- Directions for this task: Reproduce the data below, substituting "enclosing rectangle" for every occurrence of "bounding box" and leaving everything else untouched.

- Data to process:
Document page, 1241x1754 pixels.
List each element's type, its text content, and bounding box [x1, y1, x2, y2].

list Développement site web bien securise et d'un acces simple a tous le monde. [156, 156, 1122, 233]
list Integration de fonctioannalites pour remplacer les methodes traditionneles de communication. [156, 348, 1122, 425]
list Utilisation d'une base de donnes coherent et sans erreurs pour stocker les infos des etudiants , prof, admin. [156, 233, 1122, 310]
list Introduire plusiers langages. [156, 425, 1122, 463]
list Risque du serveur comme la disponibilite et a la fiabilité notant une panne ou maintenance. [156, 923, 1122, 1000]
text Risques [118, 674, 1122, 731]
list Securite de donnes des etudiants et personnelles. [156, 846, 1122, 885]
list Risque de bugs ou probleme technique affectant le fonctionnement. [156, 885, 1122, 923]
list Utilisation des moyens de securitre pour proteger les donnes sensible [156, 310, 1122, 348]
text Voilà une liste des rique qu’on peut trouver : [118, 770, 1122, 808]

- The result:
Document page, 1241x1754 pixels.
List each element's type, its text content, and enclosing rectangle [x1, y1, x2, y2].

list Développement site web bien securise et d'un acces simple a tous le monde. [156, 156, 1122, 233]
list Integration de fonctioannalites pour remplacer les methodes traditionneles de communication. [156, 348, 1122, 425]
list Utilisation d'une base de donnes coherent et sans erreurs pour stocker les infos des etudiants , prof, admin. [156, 233, 1122, 310]
list Introduire plusiers langages. [156, 425, 1122, 463]
list Risque du serveur comme la disponibilite et a la fiabilité notant une panne ou maintenance. [156, 923, 1122, 1000]
text Risques [118, 674, 1122, 731]
list Securite de donnes des etudiants et personnelles. [156, 846, 1122, 885]
list Risque de bugs ou probleme technique affectant le fonctionnement. [156, 885, 1122, 923]
list Utilisation des moyens de securitre pour proteger les donnes sensible [156, 310, 1122, 348]
text Voilà une liste des rique qu’on peut trouver : [118, 770, 1122, 808]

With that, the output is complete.